When I went to Donald Trump’s inauguration, I only met one of these people: a nerd stereotype that had come to life on the streets of Washington DC, simpering and pustulous, and dragging around a big neo-Nazi flag. The real tide of victory came from the parents of the alt-right: the forbearing mums who bring the alt-right its dinner; the kind of racists who are nice when you meet them, but who’ll try to destroy the world if you put enough of them together.

That said, the alt-right is still here, if by ‘here’ you mean ‘online’, which is where basically everyone now spends every waking moment. You might’ve seen them yourself: strange Twitter accounts that descend on you like a flood of rats, frothing to inform you that feminism is a cancer, racism is exclusively directed against whites and everything bad in society is the work of the international Jew. They’re stupid, self-assured and unbearably annoying. What are you meant to do?

The very worst thing to do is to try using reason. Everything about the alt-right – including the name – was designed by a few pioneering bigots (such as Richard Spencer, of ‘getting merked in the face’ fame) to repackage neo-Nazi ideas and make them more palatable to the general public. You won’t win them over with honest debate; you’ll only end up being subjected to an incredibly pedantic slideshow about human cranial sizes and how concentration camps don’t work that way. And along the way, you’ll be helping to legitimise the Nazis. A good sensible chat didn’t make Hitler see reason, and it won’t work this time, either.

Instead, the only thing that works on the alt-right is to be a prick to them. But you have to do it in the right way. It’s not enough to call them cockwombles, even though you think that word’s funny, which it isn’t. It’s not enough to point out that they’re all losers (even though they are) who masturbate to cartoons (even though they do). A lot of these people got here by being bullied; they thrive on it now, and it won’t ever make them go away.

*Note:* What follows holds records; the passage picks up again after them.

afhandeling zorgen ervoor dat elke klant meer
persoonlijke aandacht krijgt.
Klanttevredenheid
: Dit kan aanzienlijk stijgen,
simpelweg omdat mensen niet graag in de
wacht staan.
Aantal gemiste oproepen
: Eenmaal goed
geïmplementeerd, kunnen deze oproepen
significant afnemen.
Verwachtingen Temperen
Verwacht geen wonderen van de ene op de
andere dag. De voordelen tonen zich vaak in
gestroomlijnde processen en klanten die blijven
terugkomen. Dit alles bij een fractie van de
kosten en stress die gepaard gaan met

You have to hit them where it hurts: in their own self-image. The alt-right thinks of itself as being a cool, rebellious new movement, tearing through the liberal pieties. They don’t care about trigger warnings. They don’t care who they offend. They’re punk. What they actually are, though, is a bunch of crybabies, far more sanctimonious and censorious than anyone they oppose. They bubbled into a collective fit when people dared to be mean about their video games; they tried hobbling to war when someone made a Ghostbusters film featuring too many women. It doesn’t take much: just a reminder that their censorship is boring, that pedantry and moral puritanism don’t make for good company, and that – they should’ve learned this a long time ago – crying children never get what they want.